# My boy's first fish



## hunting777 (May 3, 2009)

It was a slow day out on lake, but my boy catching this the biggest fish of the day made it all worth it. We got the fish hooked and let him reel it in, seemed like forever. What do you expect for a 2 and a half year old. Got the hook out tried letting my boy hold the fish, but he freaked out as you can see. Great day of fishing though.


----------



## mjschijf (Oct 1, 2007)

That's awesome! Congrats to your boy, and good job getting him into his first fish!

I still remember my first fish. I was only 3 or 4 years old and also freaked out when my dad made me hold it. :lol:


----------



## LOAH (Sep 29, 2007)

Hey, that's a pretty good fish!

Good job, Dad.


----------



## REPETER (Oct 3, 2007)

Beauty! Where did you go if you don't mind me asking? Looks like a cold day out on the lake


----------



## Al Hansen (Sep 7, 2007)

8)


----------



## Pavlik (Sep 11, 2007)

You need to start them younger. That way they will not be so scared of the fish.


----------



## B-randon (Dec 12, 2009)

That's what its all about


----------



## Pez Gallo (Dec 27, 2007)

Congrats to you and your boy!


----------



## fixed blade XC-3 (Sep 11, 2007)

## Data for review
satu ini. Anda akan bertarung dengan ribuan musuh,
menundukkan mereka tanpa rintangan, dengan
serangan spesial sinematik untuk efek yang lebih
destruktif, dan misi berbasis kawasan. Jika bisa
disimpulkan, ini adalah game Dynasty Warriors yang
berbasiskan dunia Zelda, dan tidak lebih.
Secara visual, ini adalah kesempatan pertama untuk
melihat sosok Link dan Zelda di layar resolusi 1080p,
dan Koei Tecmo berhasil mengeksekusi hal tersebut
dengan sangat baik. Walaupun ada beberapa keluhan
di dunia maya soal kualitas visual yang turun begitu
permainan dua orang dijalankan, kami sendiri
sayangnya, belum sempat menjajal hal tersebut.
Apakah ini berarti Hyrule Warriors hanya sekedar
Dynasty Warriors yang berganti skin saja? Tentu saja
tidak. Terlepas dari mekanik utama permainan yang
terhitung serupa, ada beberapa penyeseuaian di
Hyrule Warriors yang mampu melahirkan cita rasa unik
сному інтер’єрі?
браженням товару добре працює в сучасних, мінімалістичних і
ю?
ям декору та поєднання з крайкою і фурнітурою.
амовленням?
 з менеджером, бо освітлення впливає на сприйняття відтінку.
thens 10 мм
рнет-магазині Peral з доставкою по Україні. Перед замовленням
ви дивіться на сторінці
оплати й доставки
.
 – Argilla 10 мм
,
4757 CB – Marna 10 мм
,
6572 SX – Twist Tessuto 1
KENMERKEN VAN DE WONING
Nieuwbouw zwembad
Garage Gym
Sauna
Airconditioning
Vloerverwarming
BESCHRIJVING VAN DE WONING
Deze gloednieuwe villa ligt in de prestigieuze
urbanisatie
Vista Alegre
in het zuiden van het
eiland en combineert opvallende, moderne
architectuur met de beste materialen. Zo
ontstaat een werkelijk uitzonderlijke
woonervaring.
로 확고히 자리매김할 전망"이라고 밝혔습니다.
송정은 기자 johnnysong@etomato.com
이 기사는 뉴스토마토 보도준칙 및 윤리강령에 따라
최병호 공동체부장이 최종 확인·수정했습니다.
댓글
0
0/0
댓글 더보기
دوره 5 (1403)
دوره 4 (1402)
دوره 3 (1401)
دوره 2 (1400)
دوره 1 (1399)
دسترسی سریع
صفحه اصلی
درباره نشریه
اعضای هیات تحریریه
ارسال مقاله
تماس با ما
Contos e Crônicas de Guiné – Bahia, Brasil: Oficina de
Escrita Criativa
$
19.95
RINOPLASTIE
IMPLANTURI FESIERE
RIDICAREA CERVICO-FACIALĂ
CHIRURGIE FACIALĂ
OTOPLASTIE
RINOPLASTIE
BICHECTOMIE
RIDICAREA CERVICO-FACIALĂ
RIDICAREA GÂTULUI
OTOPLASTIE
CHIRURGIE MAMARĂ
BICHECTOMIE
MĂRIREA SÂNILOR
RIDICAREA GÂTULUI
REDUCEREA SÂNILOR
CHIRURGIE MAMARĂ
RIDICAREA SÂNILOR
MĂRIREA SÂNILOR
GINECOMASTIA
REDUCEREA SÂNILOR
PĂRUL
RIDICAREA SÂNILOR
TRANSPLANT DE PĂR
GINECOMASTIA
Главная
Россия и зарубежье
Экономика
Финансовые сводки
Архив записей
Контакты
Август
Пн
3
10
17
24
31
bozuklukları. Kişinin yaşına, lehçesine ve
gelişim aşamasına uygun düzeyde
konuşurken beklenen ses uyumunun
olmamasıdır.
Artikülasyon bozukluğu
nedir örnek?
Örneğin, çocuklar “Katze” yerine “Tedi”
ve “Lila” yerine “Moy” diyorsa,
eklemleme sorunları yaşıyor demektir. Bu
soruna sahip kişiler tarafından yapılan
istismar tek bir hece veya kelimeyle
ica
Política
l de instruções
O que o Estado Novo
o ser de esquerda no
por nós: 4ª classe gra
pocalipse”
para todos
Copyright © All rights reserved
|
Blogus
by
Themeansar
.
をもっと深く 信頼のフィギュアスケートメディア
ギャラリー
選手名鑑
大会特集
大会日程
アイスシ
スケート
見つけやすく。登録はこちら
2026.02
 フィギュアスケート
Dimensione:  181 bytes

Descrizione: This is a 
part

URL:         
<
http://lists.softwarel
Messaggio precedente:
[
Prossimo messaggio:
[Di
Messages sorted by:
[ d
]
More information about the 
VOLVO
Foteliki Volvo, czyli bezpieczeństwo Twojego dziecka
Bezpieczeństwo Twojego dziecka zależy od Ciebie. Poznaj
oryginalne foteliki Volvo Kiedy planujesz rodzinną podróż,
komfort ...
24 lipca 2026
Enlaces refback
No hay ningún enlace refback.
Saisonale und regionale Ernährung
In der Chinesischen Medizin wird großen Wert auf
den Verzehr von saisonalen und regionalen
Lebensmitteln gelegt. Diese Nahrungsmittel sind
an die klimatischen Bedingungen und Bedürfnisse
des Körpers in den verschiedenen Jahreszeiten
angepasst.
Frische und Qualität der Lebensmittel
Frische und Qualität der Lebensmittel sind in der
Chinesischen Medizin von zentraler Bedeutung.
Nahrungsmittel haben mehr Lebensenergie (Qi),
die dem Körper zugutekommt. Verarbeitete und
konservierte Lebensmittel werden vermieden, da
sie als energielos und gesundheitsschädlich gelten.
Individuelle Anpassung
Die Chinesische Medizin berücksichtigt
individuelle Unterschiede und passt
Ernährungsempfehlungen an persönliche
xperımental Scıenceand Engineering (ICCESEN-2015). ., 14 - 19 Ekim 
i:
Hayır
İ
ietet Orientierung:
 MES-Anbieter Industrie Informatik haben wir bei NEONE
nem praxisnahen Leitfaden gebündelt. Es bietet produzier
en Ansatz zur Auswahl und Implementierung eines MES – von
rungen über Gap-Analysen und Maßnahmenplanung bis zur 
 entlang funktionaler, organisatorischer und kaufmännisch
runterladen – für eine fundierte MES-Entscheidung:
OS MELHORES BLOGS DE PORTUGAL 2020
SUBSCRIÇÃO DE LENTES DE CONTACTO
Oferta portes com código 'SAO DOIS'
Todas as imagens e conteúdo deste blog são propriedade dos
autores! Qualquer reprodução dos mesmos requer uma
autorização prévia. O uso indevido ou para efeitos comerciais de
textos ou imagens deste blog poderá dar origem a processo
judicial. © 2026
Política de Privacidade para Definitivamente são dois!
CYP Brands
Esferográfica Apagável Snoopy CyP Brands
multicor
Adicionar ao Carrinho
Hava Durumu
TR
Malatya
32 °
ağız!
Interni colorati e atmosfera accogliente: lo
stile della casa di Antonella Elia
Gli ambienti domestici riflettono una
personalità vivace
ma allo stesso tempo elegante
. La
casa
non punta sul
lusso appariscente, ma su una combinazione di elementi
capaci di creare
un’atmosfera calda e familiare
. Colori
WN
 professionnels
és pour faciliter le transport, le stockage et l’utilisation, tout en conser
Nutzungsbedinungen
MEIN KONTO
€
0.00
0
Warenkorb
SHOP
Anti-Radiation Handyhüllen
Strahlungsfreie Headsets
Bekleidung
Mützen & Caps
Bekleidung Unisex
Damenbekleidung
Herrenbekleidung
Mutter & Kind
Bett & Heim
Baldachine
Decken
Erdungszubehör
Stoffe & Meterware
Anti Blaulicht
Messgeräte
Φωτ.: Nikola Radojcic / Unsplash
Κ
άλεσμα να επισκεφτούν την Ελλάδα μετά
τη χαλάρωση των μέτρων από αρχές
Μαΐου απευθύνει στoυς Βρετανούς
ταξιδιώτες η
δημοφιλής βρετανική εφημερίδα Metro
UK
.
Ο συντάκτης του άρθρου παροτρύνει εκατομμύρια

## Questions
1 - Echo the passage from the thread about the boy's first fish, starting at "That's awesome! Congrats" and ending at "Good job, Dad.".
2 - In the thread about the boy's first fish, how old was the boy who reeled in the fish?
3 - Pick up the thread about the boy's first fish after its last line and keep it going.

## Answers by item number
1 -
That's awesome! Congrats to your boy, and good job getting him into his first fish!

I still remember my first fish. I was only 3 or 4 years old and also freaked out when my dad made me hold it. :lol:


----------



## LOAH (Sep 29, 2007)

Hey, that's a pretty good fish!

Good job, Dad.

2 - He was two and a half years old.

3 -
Well it's all over now. In about 4 years He will catch not only more, but way bigger fish than you ever time you take him out. In about 6 more years he'll start rubbing it in. :lol: (How much better of a fisherman he is than you.)


----------



## hunting777 (May 3, 2009)

REPETER said:


> Where did you go if you don't mind me asking? Looks like a cold day out on the lake


 we was up to bear lake, It was a pretty cold day out on the lake. but we all kept warm though. The main reason we was up there is because were rewarding my boy for him finally getting potty trained, we told him that if he kept doing his business (if you know what i mean) that we would take him fishing on grandpa's boat and it worked. he was trained two weeks after, plus it gave me an excuse with the wife to go fishing and you can't beat that.


----------



## kochanut (Jan 10, 2010)

to cool! he'll remember it for a long long time!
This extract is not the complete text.